Data encoding in the SharePoint Profile Service

I was goofing around with a PowerShell script that would compare all of the SharePoint Profile Properties for a single user profile with their mapped counterparts in AD. If you’ve used FIM and 2010 long enough, you just get to the point where you don’t trust it…at all…ever.

Sounds pretty simple right? Connect to the profile service, get the profile properties, fire up Get-ADUser and compare. Bang, done. Or maybe not…

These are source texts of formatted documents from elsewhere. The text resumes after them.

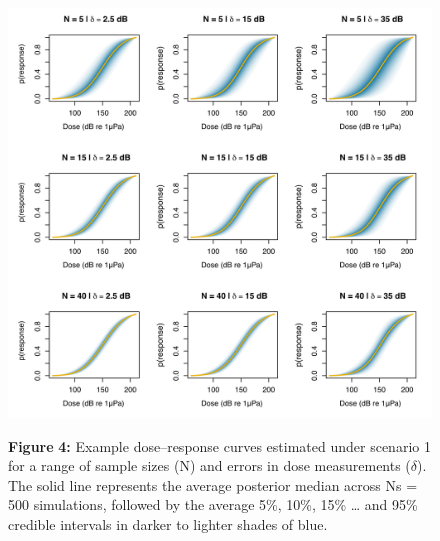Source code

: \documentclass[
]{article}
\begin{document}
\begin{figure}

{\centering \includegraphics[width=1\linewidth]{fig/fig_doseresponse_S1} 

}

\textbf{Figure }{\textbf{4:} \hypertarget{fig4}{}Example dose--response curves estimated under scenario 1 for a range of sample sizes (N) and errors in dose measurements (\(\delta\)). The solid line represents the average posterior median across Ns = 500 simulations, followed by the average 5\%, 10\%, 15\% \ldots{} and 95\% credible intervals in darker to lighter shades of blue.}\label{fig:unnamed-chunk-3}
\end{figure}
\end{document}

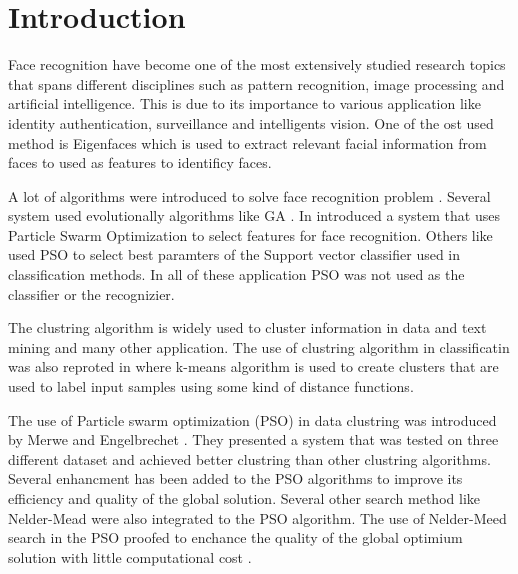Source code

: \documentclass[a4paper,twoside]{article}
\begin{document}


%
\section{Introduction}

Face recognition have become one of the most extensively studied research topics that spans different disciplines such as pattern recognition, image processing and artificial intelligence. This is due to its importance to various application like identity authentication, surveillance and intelligents vision. One of the ost used method is Eigenfaces which is used to extract relevant facial information from faces to used as features to identificy faces\cite{Turk91}. 

A lot of algorithms were introduced to solve face recognition problem \cite{apperance2003,survey2003}. Several system used evolutionally algorithms like GA \cite{ga2004}.  In \cite {Ramadan2009} introduced a system that uses Particle Swarm Optimization to select features for face recognition.  Others like \cite{Wei20114390} used PSO to select best paramters of the Support vector classifier used in classification methods. In all of these application PSO was not used as the classifier or the recognizier. %


The clustring algorithm is widely used to cluster information in data and text mining and many other application. The use of clustring algorithm in classificatin was also reproted in \cite{Bagirov03unsupervisedand} where k-means algorithm is used to create clusters that are used to label input samples using some kind of distance functions. %

The use of Particle swarm optimization (PSO) in data clustring was introduced by Merwe and Engelbrechet \cite{psoclustering,Cheo2004}. They presented a system that was tested on three different dataset and achieved better clustring than other clustring algorithms. Several enhancment has been added to the PSO algorithms to improve its efficiency and quality of the global solution. Several other search method like Nelder-Mead \cite{neldermead}  were also  integrated to the PSO algorithm. The use of Nelder-Meed search in the PSO proofed to enchance the quality of the global optimium solution with little computational cost \cite{nelderMeadPSO}. 
\end{document}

I started noticing that for some fields, the compare was coming back $false, when it should have been $true. I figured there were control characters in the fields, either in AD or SharePoint so I stripped everything out I could think of, no luck. I counted the number of characters in each object property, they were the same. Hmmm…

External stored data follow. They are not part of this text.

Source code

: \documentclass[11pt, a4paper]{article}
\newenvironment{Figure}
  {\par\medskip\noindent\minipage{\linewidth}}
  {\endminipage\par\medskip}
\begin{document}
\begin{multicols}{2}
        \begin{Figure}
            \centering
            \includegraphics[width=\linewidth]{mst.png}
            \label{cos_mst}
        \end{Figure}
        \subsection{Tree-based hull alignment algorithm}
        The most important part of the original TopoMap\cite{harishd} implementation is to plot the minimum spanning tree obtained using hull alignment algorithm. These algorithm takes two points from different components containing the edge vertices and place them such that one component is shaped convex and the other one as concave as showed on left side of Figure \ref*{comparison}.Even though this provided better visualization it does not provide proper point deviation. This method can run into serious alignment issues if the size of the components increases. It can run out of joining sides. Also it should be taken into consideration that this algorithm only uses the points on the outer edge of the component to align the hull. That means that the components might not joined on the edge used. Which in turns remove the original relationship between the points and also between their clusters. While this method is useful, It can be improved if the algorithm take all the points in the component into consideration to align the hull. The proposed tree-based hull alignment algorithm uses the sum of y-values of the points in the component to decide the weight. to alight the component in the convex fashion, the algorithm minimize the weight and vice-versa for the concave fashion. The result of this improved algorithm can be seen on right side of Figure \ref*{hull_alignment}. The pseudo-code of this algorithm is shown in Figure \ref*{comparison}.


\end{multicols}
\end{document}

Then I noticed that all of the failures had characters like “&” in them. So what, I mean, & is & right? Wrong. It would appear that when data is written to the SharePoint profile, it’s encoded in ASCII. When data is written into AD (or everything else), it’s UTF-8. So, since ‘&’ is different in ASCII than it is in UTF-8, the compare fails. Great, awesome, perfect. Thanks SharePoint builders…

Fear not, there’s actually an easy way to fix this. Before you compare the SharePoint profile property with what’s in the AD property, just run the ‘ole “.Normalize(“FormKD”) method on the SharePoint property, that should take care of it. For example, the “Title” field in SharePoint (assuming $spProfile is an object that contains the user profile from SharePoint):

($spProfile[‘Title’].Value).Normalize(“FormKD”)

And you’re done…